> _EXERCISE GOAL_
The lines below, from the one containing "First steps" through the one containing "handed operation with", should be set down exactly, with no pictures and nothing else.

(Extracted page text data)
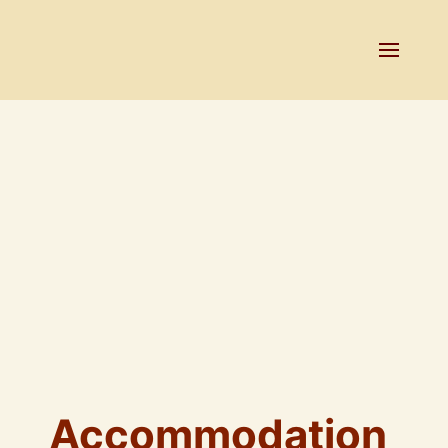
Accommodation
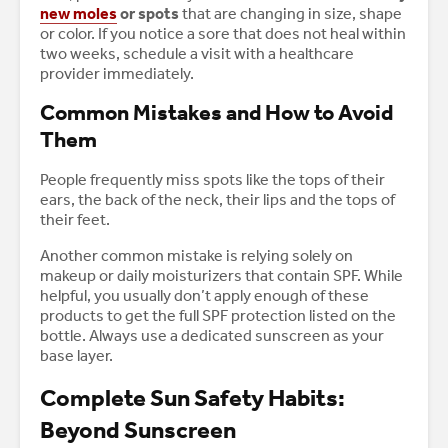
new moles
or spots
that are changing in size, shape
or color. If you notice a sore that does not heal within
two weeks, schedule a visit with a healthcare
provider immediately.
Common Mistakes and How to Avoid
Them
People frequently miss spots like the tops of their
ears, the back of the neck, their lips and the tops of
their feet.
Another common mistake is relying solely on
makeup or daily moisturizers that contain SPF. While
helpful, you usually don’t apply enough of these
products to get the full SPF protection listed on the
bottle. Always use a dedicated sunscreen as your
base layer.
Complete Sun Safety Habits:
Beyond Sunscreen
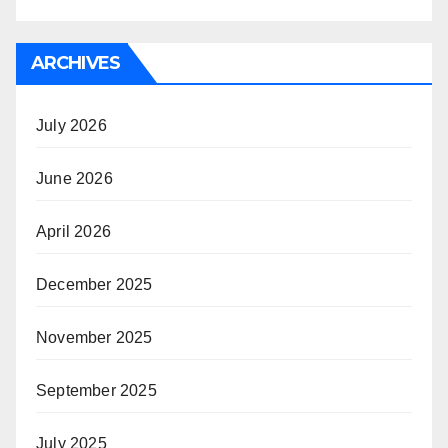
ARCHIVES
July 2026
June 2026
April 2026
December 2025
November 2025
September 2025
July 2025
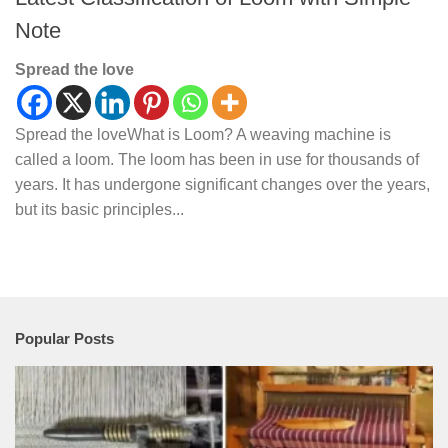
Note
Spread the love
Spread the loveWhat is Loom? A weaving machine is
called a loom. The loom has been in use for thousands of
years. It has undergone significant changes over the years,
but its basic principles...
Popular Posts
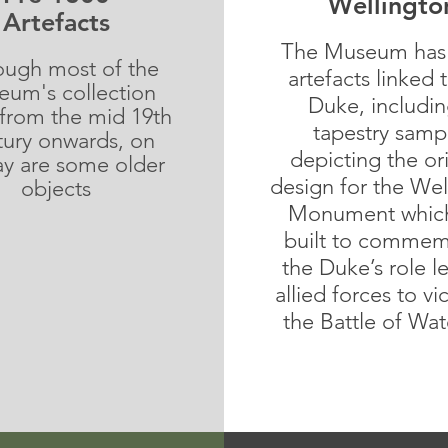
Wellingto
Artefacts
The Museum has
ough most of the
artefacts linked 
um's collection
Duke, includin
 from the mid 19th
tapestry samp
ury onwards, on
depicting the ori
ay are some older
design for the Wel
objects
Monument whic
built to
commem
the Duke’s role l
allied forces to vi
the Battle of Wat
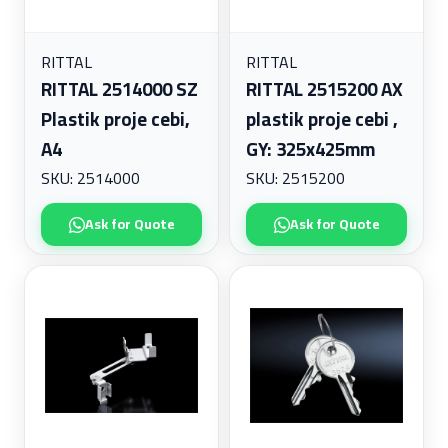
RITTAL
RITTAL
RITTAL 2514000 SZ
RITTAL 2515200 AX
Plastik proje cebi,
plastik proje cebi ,
A4
GY: 325x425mm
SKU: 2514000
SKU: 2515200
Ask for Quote
Ask for Quote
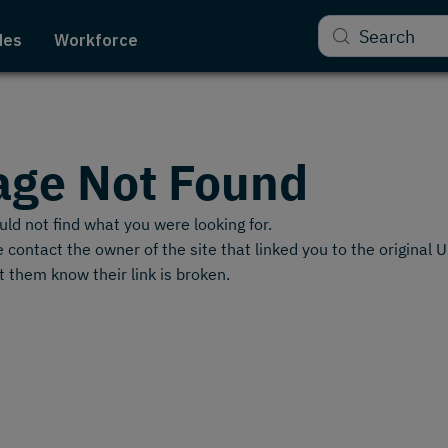
Search
des
Workforce
age Not Found
ld not find what you were looking for.
 contact the owner of the site that linked you to the original 
t them know their link is broken.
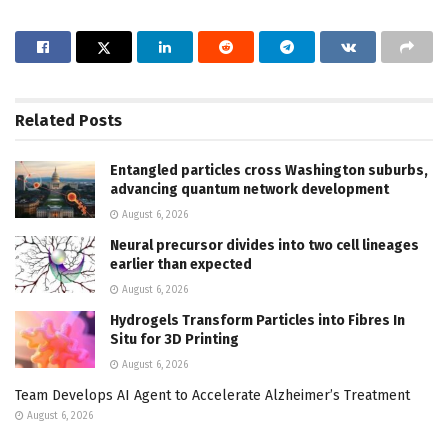
Related
Posts
Entangled particles cross Washington suburbs,
advancing quantum network development
August 6, 2026
Neural precursor divides into two cell lineages
earlier than expected
August 6, 2026
Hydrogels Transform Particles into Fibres In
Situ for 3D Printing
August 6, 2026
Team Develops AI Agent to Accelerate Alzheimer’s Treatment
August 6, 2026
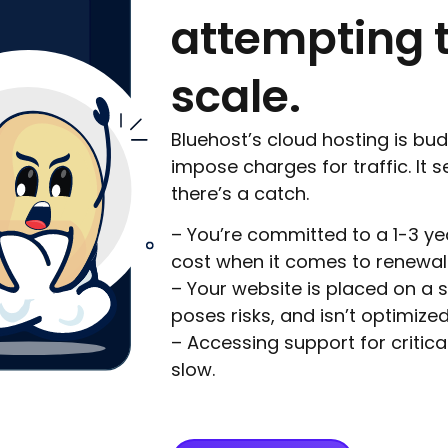
attempting 
scale.
Bluehost’s cloud hosting is bu
impose charges for traffic. It 
there’s a catch.
– You’re committed to a 1-3 y
cost when it comes to renewal
– Your website is placed on a s
poses risks, and isn’t optimized 
– Accessing support for critica
slow.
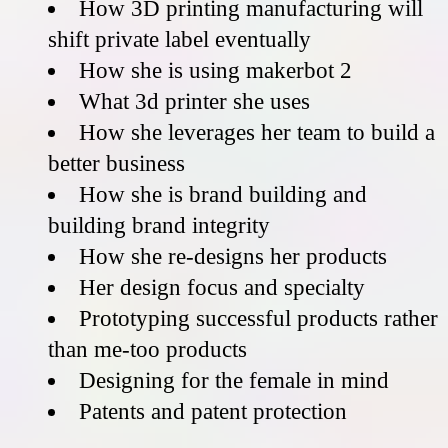
How 3D printing manufacturing will
shift private label eventually
How she is using makerbot 2
What 3d printer she uses
How she leverages her team to build a
better business
How she is brand building and
building brand integrity
How she re-designs her products
Her design focus and specialty
Prototyping successful products rather
than me-too products
Designing for the female in mind
Patents and patent protection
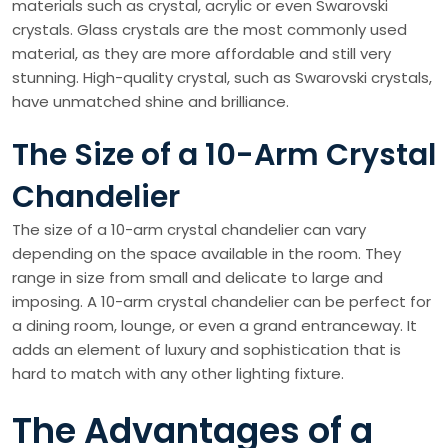
materials such as crystal, acrylic or even Swarovski
crystals. Glass crystals are the most commonly used
material, as they are more affordable and still very
stunning. High-quality crystal, such as Swarovski crystals,
have unmatched shine and brilliance.
The Size of a 10-Arm Crystal
Chandelier
The size of a 10-arm crystal chandelier can vary
depending on the space available in the room. They
range in size from small and delicate to large and
imposing. A 10-arm crystal chandelier can be perfect for
a dining room, lounge, or even a grand entranceway. It
adds an element of luxury and sophistication that is
hard to match with any other lighting fixture.
The Advantages of a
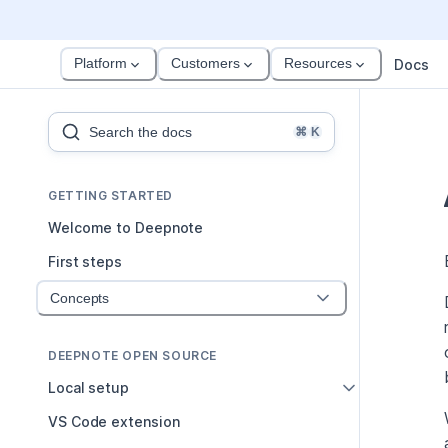
Platform
Customers
Resources
Docs
Search the docs
⌘
K
GETTING STARTED
Welcome to Deepnote
First steps
Concepts
DEEPNOTE OPEN SOURCE
Local setup
VS Code extension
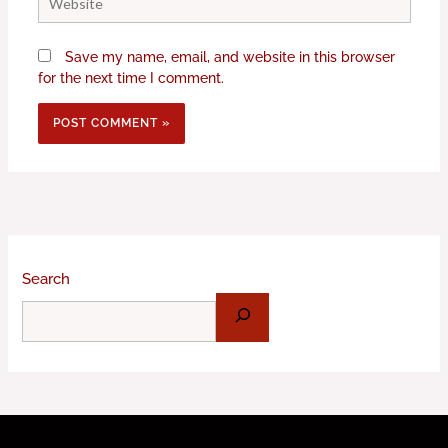
Save my name, email, and website in this browser
for the next time I comment.
Search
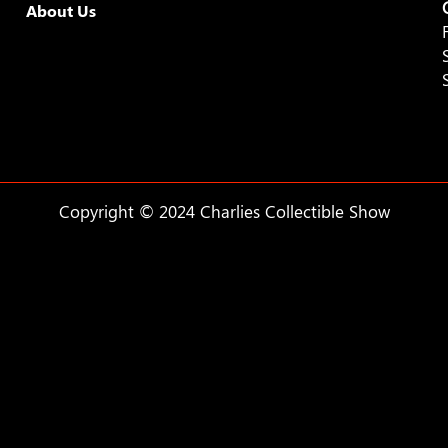
About Us
Copyright © 2024 Charlies Collectible Show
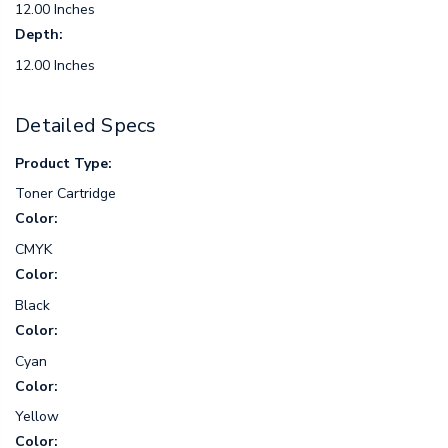
12.00 Inches
Depth:
12.00 Inches
Detailed Specs
Product Type:
Toner Cartridge
Color:
CMYK
Color:
Black
Color:
Cyan
Color:
Yellow
Color:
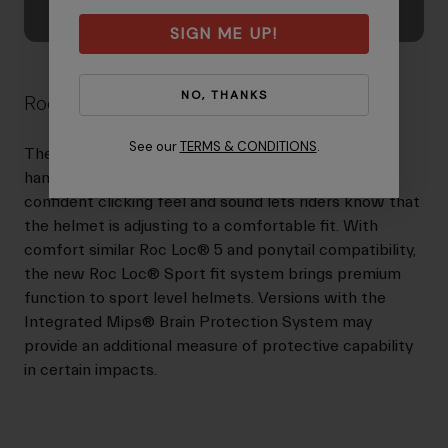
SIGN ME UP!
NO, THANKS
Roc Loc® Sport Fit System
See our
TERMS & CONDITIONS
.
The Roc Loc® Sport fit system offers easy one-
handed operation with a 7cm adjustment range. Its
confident clicking feel and sound lets riders know that
the helmet is adjusting to a comfortable fit. With
comfort similar Roc Loc® 5 and ponytail compatibility,
the new Roc Loc® Sport fit system brings premium
function to sport level helmets. Versions with the
Integrated Mips® Brain Protection System may
provide an additional measure of protective capability
in certain impacts.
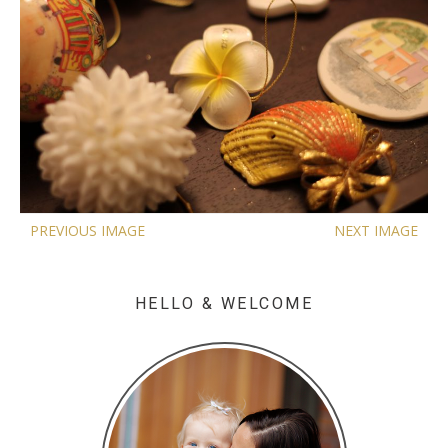
PREVIOUS IMAGE
NEXT IMAGE
HELLO & WELCOME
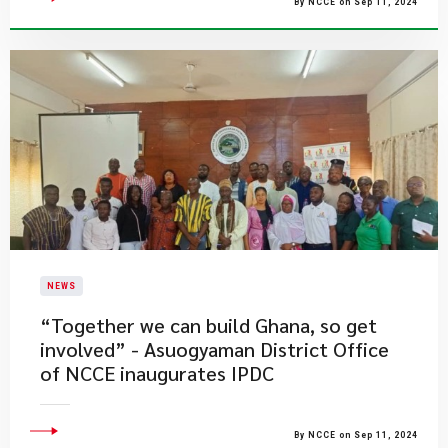
By NCCE on Sep 11, 2024
NEWS
“Together we can build Ghana, so get
involved” - Asuogyaman District Office
of NCCE inaugurates IPDC
By NCCE on Sep 11, 2024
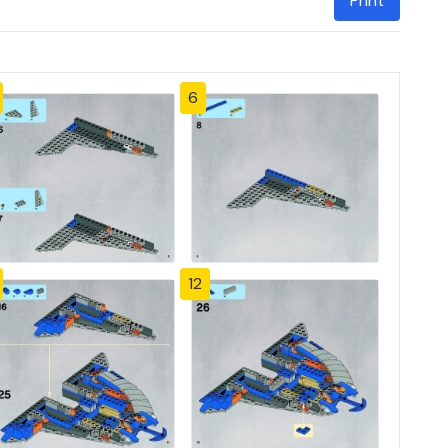
Print
6
12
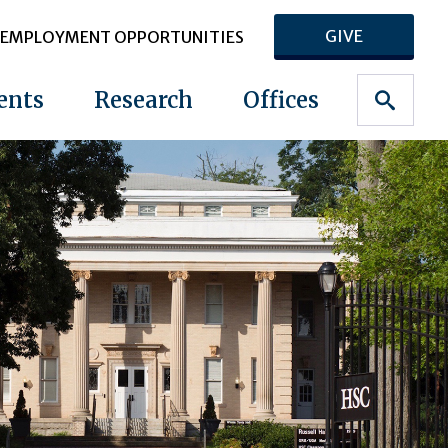
GIVE
EMPLOYMENT OPPORTUNITIES
ents
Research
Offices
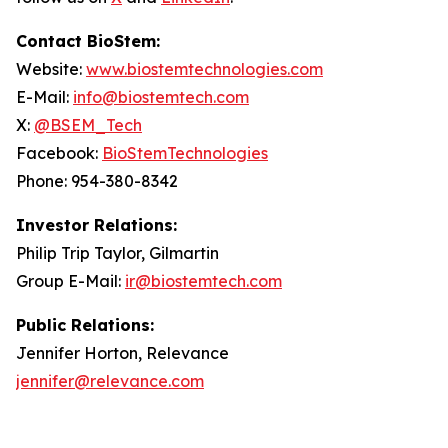
Contact BioStem:
Website:
www.biostemtechnologies.com
E-Mail:
info@biostemtech.com
X:
@BSEM_Tech
Facebook:
BioStemTechnologies
Phone: 954-380-8342
Investor Relations:
Philip Trip Taylor, Gilmartin
Group E-Mail:
ir@biostemtech.com
Public Relations:
Jennifer Horton, Relevance
jennifer@relevance.com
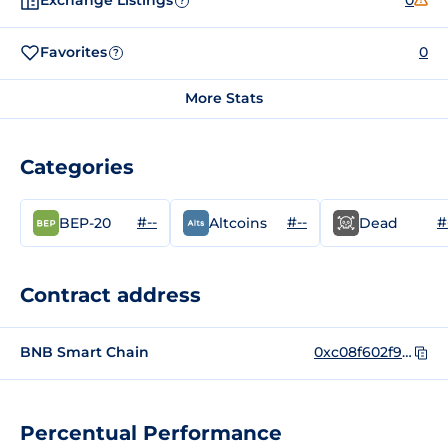
Exchange Listings
0
?
Favorites
0
?
More Stats
Categories
#--
#--
#
BEP-20
Altcoins
Dead
Contract address
BNB Smart Chain
0xc08f602f9c88fccc959a6ac60da6b449a31510dc
Percentual Performance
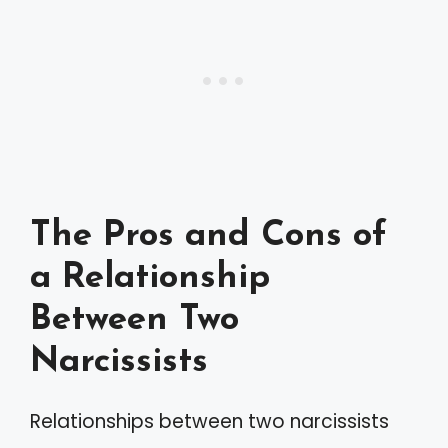
The Pros and Cons of
a Relationship
Between Two
Narcissists
Relationships between two narcissists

> _RESULT_
First steps
Concepts
DEEPNOTE OPEN SOURCE
Local setup
VS Code extension
Save my name, email, and website in this browser
for the next time I comment.
Search
About Us
Copyright © 2024 Charlies Collectible Show
12.00 Inches
Depth:
12.00 Inches
Detailed Specs
Product Type:
Toner Cartridge
Color:
CMYK
Color:
Black
Color:
Cyan
Color:
Yellow
Color:
SIGN ME UP!
NO, THANKS
Roc Loc® Sport Fit System
See our
TERMS & CONDITIONS
.
The Roc Loc® Sport fit system offers easy one-
handed operation with a 7cm adjustment range. Its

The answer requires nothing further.